> **To do**
Copy out each of the following lines word for word, with no changes.

> **Available data**
□ □ □ □ □ □ □

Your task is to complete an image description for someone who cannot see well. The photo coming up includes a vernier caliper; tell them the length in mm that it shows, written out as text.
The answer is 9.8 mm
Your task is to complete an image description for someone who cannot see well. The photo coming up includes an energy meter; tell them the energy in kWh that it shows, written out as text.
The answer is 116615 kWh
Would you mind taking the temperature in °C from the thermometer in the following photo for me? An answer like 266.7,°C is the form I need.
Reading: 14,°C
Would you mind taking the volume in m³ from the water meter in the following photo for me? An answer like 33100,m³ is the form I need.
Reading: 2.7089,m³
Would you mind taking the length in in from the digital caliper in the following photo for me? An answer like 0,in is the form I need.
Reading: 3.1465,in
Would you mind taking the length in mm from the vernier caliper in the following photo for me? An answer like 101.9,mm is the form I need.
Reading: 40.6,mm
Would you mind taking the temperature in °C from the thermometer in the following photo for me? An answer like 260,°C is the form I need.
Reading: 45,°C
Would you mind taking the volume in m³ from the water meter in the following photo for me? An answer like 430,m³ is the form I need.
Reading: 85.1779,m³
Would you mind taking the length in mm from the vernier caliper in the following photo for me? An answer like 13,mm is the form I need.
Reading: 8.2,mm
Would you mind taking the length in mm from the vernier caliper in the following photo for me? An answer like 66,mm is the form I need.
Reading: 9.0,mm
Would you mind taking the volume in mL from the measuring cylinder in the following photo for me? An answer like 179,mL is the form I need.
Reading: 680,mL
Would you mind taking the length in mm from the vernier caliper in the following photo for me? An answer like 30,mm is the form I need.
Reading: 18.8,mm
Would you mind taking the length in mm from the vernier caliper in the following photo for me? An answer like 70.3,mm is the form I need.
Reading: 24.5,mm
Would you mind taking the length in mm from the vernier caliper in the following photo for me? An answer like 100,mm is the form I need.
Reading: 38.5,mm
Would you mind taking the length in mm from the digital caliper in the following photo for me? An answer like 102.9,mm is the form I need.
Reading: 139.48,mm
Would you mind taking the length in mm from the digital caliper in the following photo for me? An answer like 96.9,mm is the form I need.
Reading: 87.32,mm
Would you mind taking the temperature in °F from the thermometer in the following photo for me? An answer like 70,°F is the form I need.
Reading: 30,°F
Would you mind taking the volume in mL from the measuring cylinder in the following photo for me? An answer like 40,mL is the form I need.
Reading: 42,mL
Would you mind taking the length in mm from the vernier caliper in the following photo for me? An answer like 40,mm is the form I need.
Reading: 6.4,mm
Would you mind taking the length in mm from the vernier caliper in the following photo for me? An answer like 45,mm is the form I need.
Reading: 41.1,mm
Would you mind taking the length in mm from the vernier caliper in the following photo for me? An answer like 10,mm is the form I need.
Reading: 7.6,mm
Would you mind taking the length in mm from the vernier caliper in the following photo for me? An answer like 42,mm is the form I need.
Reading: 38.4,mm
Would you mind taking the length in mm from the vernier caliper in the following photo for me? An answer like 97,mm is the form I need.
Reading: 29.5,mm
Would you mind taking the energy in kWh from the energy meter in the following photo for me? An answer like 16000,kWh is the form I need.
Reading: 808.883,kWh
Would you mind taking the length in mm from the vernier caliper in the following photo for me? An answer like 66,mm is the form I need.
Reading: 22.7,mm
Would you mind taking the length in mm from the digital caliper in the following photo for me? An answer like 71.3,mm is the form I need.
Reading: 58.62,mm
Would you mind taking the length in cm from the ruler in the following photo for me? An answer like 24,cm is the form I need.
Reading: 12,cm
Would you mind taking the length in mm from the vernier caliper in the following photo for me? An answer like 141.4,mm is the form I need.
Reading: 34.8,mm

□ □ □ □ □ □ □

> **Answer for this exercise**
Your task is to complete an image description for someone who cannot see well. The photo coming up includes a vernier caliper; tell them the length in mm that it shows, written out as text.
The answer is 9.8 mm
Your task is to complete an image description for someone who cannot see well. The photo coming up includes an energy meter; tell them the energy in kWh that it shows, written out as text.
The answer is 116615 kWh
Would you mind taking the temperature in °C from the thermometer in the following photo for me? An answer like 266.7,°C is the form I need.
Reading: 14,°C
Would you mind taking the volume in m³ from the water meter in the following photo for me? An answer like 33100,m³ is the form I need.
Reading: 2.7089,m³
Would you mind taking the length in in from the digital caliper in the following photo for me? An answer like 0,in is the form I need.
Reading: 3.1465,in
Would you mind taking the length in mm from the vernier caliper in the following photo for me? An answer like 101.9,mm is the form I need.
Reading: 40.6,mm
Would you mind taking the temperature in °C from the thermometer in the following photo for me? An answer like 260,°C is the form I need.
Reading: 45,°C
Would you mind taking the volume in m³ from the water meter in the following photo for me? An answer like 430,m³ is the form I need.
Reading: 85.1779,m³
Would you mind taking the length in mm from the vernier caliper in the following photo for me? An answer like 13,mm is the form I need.
Reading: 8.2,mm
Would you mind taking the length in mm from the vernier caliper in the following photo for me? An answer like 66,mm is the form I need.
Reading: 9.0,mm
Would you mind taking the volume in mL from the measuring cylinder in the following photo for me? An answer like 179,mL is the form I need.
Reading: 680,mL
Would you mind taking the length in mm from the vernier caliper in the following photo for me? An answer like 30,mm is the form I need.
Reading: 18.8,mm
Would you mind taking the length in mm from the vernier caliper in the following photo for me? An answer like 70.3,mm is the form I need.
Reading: 24.5,mm
Would you mind taking the length in mm from the vernier caliper in the following photo for me? An answer like 100,mm is the form I need.
Reading: 38.5,mm
Would you mind taking the length in mm from the digital caliper in the following photo for me? An answer like 102.9,mm is the form I need.
Reading: 139.48,mm
Would you mind taking the length in mm from the digital caliper in the following photo for me? An answer like 96.9,mm is the form I need.
Reading: 87.32,mm
Would you mind taking the temperature in °F from the thermometer in the following photo for me? An answer like 70,°F is the form I need.
Reading: 30,°F
Would you mind taking the volume in mL from the measuring cylinder in the following photo for me? An answer like 40,mL is the form I need.
Reading: 42,mL
Would you mind taking the length in mm from the vernier caliper in the following photo for me? An answer like 40,mm is the form I need.
Reading: 6.4,mm
Would you mind taking the length in mm from the vernier caliper in the following photo for me? An answer like 45,mm is the form I need.
Reading: 41.1,mm
Would you mind taking the length in mm from the vernier caliper in the following photo for me? An answer like 10,mm is the form I need.
Reading: 7.6,mm
Would you mind taking the length in mm from the vernier caliper in the following photo for me? An answer like 42,mm is the form I need.
Reading: 38.4,mm
Would you mind taking the length in mm from the vernier caliper in the following photo for me? An answer like 97,mm is the form I need.
Reading: 29.5,mm
Would you mind taking the energy in kWh from the energy meter in the following photo for me? An answer like 16000,kWh is the form I need.
Reading: 808.883,kWh
Would you mind taking the length in mm from the vernier caliper in the following photo for me? An answer like 66,mm is the form I need.
Reading: 22.7,mm
Would you mind taking the length in mm from the digital caliper in the following photo for me? An answer like 71.3,mm is the form I need.
Reading: 58.62,mm
Would you mind taking the length in cm from the ruler in the following photo for me? An answer like 24,cm is the form I need.
Reading: 12,cm
Would you mind taking the length in mm from the vernier caliper in the following photo for me? An answer like 141.4,mm is the form I need.
Reading: 34.8,mm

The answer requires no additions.